#### Artikel

"...Mencerdaskan kehidupan bangsa" begitulah bunyi sepenggal kalimat pada aliena IV Pembukaan Undang-Undang Dasar (UUD) yang disahkan tahun 1945. Itu bukan hanya sekadar kalimat isi sebuah naskah sakral, melainkan cita-cita bangsa Indonesia. Cita-cita untuk menumbuhkan kesadaran akan pentingnya berpengetahuan bagi masyarakat Indonesia.
Dimana impian tersebut terus diusahakan sejak dahulu hingga saat ini. Jika menillik perjuangan zaman sebelum kemerdekaan, kita akan melihat betapa besar upaya yang dilakukan oleh para pejuang untuk membangun kesadaran berpengetahuan penduduk pribumi.

########
#### Catatan

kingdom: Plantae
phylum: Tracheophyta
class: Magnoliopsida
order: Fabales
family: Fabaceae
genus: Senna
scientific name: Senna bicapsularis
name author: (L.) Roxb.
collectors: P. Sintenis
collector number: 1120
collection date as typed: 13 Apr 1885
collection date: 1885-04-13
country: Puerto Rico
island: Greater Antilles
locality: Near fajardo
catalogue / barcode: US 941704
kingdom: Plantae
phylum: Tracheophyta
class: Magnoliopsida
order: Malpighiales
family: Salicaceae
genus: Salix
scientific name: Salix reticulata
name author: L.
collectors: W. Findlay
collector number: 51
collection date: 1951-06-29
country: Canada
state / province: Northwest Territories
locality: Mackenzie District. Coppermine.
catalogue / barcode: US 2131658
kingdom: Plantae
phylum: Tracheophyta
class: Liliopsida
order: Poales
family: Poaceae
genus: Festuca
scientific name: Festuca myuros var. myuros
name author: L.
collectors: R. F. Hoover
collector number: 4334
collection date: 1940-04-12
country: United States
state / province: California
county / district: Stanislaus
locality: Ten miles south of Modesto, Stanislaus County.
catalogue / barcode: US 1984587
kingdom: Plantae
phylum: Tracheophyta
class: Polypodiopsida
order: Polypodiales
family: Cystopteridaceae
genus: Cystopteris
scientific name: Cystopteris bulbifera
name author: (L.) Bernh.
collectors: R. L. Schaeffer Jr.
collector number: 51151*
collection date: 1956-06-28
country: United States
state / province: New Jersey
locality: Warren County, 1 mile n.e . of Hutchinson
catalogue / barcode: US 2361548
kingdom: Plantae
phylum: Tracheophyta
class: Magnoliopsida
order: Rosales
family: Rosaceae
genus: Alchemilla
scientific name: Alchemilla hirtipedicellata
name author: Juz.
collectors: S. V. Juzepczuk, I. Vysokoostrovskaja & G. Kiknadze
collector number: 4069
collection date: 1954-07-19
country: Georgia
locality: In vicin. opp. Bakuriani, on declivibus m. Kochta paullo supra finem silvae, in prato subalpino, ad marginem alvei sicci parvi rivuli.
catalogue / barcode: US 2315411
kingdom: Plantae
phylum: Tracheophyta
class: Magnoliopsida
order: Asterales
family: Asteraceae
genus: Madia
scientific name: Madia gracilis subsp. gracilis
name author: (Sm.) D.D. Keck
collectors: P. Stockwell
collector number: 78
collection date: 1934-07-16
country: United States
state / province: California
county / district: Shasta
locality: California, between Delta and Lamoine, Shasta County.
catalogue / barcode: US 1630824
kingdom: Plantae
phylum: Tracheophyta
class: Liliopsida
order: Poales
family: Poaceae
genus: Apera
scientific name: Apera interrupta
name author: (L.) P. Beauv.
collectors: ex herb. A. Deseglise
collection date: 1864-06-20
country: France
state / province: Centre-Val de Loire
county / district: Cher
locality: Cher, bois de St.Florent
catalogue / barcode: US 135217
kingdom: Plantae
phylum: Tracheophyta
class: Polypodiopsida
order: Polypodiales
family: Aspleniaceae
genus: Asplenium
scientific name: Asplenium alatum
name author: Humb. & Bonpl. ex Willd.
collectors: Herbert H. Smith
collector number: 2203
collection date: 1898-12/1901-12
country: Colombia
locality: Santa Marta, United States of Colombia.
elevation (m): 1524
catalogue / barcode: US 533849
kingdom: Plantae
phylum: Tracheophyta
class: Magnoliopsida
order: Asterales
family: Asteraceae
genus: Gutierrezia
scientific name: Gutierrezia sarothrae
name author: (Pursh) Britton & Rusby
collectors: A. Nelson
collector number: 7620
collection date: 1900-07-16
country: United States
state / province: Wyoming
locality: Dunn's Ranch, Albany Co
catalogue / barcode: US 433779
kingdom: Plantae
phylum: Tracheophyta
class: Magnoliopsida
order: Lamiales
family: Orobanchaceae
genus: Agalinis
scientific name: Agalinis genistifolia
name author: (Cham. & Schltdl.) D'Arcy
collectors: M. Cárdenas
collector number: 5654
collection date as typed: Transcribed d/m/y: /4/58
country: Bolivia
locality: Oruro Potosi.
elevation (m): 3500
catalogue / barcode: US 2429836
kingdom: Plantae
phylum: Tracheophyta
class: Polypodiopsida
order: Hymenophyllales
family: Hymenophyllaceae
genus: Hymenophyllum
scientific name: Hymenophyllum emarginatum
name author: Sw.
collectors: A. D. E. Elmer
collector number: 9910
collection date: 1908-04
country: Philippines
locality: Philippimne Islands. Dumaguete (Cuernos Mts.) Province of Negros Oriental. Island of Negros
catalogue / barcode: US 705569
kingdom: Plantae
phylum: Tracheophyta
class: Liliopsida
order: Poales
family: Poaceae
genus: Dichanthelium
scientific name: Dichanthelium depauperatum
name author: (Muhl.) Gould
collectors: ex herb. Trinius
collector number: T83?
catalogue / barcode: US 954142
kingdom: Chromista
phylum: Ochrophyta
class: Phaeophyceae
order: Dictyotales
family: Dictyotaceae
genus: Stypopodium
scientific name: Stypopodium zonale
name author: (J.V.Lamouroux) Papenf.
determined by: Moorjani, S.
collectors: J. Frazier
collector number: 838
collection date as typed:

########

Sasaran:
1. Kata apa saja dalam artikel tentang cita-cita mencerdaskan kehidupan bangsa yang berimbuhan gabung ke-…-an? Sebutkan tiap kata sekali saja.
2. Salin persis bagian artikel tentang cita-cita mencerdaskan kehidupan bangsa di antara "Dimana impian tersebut" dan "berpengetahuan penduduk pribumi.", termasuk kedua ujung tersebut.
3. Teruskan artikel tentang cita-cita mencerdaskan kehidupan bangsa dari tempat artikel itu berhenti.

Jawaban:
1. kehidupan, kesadaran, kemerdekaan

2.
Dimana impian tersebut terus diusahakan sejak dahulu hingga saat ini. Jika menillik perjuangan zaman sebelum kemerdekaan, kita akan melihat betapa besar upaya yang dilakukan oleh para pejuang untuk membangun kesadaran berpengetahuan penduduk pribumi.

3.
Salah satunya jejak sejarah yang ditinggalkan oleh Ki Hajar Dewantara, bapak pendidikan Indonesia. Ia berhasil mendirikan sekolah pertama di Indoensia yang diberi nama Taman Siswa, sebagai saksi kesungguhan dan keseriusannya mewujudkan bangsa dengan bekal pengetahuan.
Menurut Ki Hajar Dewantara, memberikan bekal pengetahuan pada anak berarti memberikan bekal hidup untuk manusia. Hal ini yang kemudian perlu ditanamkan pada misi mengajar oleh para guru milenial saat ini. Mengingat guru bukan hanya sebatas profesi. Guru menjadi agen dan memiliki peranan penting untuk membawa misi mencerdaskan kehidupan bangsa.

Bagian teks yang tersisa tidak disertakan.